Deficiencies at Grady Memorial Prompt CMS Review
As noted in the 52-page survey report, Grady's current deficiencies fall into three broad categories: patient rights, nursing services, and physical environment. All of the deficiencies are related to the Sept 6 patient death.
According to the report findings the patient was admitted" to receive treatment for seizures and alcohol withdrawal." On the ninth day of the patient's hospitalization physician orders "revealed the patient was to be on 1:1 monitoring." However, on Sept. 6 there were "no available sitters for the 11p.m to 7 a.m. shift." Instead, staff was going to check on the patient "as often as possible." A registered nurse noticed that the patient was missing around 1:50 p.m. and that the patient's room window was open. The RN "looked out the window and saw something on the street." Accompanied by the charge nurse, the RN "went downstairs and found the patient's body on the street."
The survey report noted these issues that contributed to the deficiencies:
- The patient's unit was understaffed during 20 of 21 shifts from Sept. 1 to Sept. 7.

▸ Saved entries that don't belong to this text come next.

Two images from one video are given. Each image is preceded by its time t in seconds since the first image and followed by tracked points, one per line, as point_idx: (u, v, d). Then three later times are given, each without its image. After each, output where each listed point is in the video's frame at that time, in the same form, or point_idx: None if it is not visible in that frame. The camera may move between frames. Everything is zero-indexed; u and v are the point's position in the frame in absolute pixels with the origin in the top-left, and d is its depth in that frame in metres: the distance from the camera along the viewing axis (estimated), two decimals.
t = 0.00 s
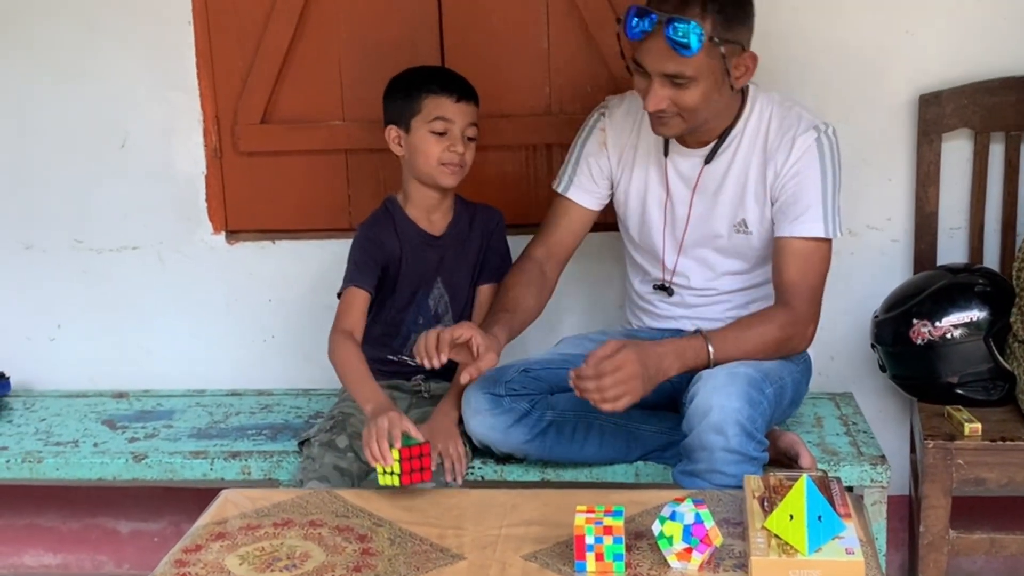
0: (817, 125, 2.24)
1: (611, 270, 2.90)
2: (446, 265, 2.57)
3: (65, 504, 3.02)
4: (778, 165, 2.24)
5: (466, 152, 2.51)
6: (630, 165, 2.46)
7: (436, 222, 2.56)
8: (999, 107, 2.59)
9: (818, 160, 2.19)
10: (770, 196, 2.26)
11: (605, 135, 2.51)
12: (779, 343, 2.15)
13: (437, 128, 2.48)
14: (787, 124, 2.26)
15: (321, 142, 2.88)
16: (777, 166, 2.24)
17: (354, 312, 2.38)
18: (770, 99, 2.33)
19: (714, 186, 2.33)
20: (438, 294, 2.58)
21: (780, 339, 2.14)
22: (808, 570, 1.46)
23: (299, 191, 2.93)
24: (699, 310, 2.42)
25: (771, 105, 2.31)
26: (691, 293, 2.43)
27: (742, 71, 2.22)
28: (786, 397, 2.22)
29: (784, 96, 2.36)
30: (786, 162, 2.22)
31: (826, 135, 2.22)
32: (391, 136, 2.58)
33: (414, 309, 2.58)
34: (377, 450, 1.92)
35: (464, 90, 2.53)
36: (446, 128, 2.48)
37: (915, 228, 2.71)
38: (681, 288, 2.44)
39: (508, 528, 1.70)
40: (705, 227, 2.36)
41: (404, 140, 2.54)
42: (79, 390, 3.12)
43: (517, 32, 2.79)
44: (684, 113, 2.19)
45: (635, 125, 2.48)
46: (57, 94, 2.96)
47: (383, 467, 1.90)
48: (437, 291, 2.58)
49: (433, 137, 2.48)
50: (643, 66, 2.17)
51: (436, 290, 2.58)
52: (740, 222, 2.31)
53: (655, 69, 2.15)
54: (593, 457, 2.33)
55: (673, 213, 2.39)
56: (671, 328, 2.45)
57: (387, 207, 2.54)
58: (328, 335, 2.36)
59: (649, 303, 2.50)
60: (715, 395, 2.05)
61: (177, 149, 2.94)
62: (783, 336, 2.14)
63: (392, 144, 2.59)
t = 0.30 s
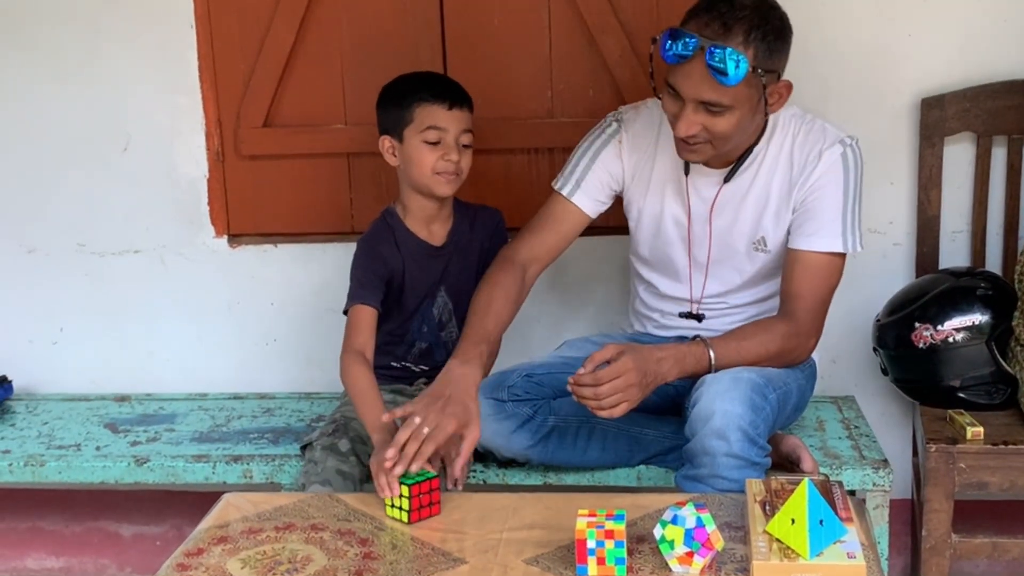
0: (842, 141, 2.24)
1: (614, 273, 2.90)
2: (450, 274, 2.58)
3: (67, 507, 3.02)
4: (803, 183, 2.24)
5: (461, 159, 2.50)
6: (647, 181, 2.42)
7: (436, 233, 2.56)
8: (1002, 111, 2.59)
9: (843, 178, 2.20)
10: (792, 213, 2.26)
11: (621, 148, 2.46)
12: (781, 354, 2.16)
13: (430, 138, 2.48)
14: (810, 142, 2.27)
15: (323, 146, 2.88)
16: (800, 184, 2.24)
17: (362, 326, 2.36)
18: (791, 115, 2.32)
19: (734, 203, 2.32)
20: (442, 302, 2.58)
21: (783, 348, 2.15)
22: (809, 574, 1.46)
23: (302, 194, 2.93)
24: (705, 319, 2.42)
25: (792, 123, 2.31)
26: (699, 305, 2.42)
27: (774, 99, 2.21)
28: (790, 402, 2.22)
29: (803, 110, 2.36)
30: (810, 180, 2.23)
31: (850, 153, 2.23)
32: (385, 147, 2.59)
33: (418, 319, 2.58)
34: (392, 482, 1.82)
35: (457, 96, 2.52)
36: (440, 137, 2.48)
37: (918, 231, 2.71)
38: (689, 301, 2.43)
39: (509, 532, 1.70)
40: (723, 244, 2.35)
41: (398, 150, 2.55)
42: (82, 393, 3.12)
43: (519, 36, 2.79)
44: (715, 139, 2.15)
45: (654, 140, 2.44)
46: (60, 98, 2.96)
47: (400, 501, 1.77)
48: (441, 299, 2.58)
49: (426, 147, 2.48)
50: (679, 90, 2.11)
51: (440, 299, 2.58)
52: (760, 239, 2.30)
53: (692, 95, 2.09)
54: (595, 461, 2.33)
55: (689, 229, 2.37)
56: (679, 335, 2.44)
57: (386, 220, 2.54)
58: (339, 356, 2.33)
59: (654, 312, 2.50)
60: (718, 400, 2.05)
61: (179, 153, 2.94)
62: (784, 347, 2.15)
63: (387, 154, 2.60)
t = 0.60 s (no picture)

- No documented evidence of the patient having a sitter in either the nursing notes or the patient's plan of care.
- No sitter observation or hand-off forms were included in the patient's records.
- No protocol for assessing the safety of patient room windows was in effect.
It also identified steps the hospital has already taken to correct the deficiencies:
- Staff has been added to the medical-surgical units.
- Overtime has been authorized for unlicensed staff to work as sitters.
- Education and training sessions have been implemented for sitters regarding safety and compliance to sitter documentation logs
- All 566 of the hospital's operable windows have been inspected and 21 were found unlocked. Standard screws were replaced with tamper-proof screws.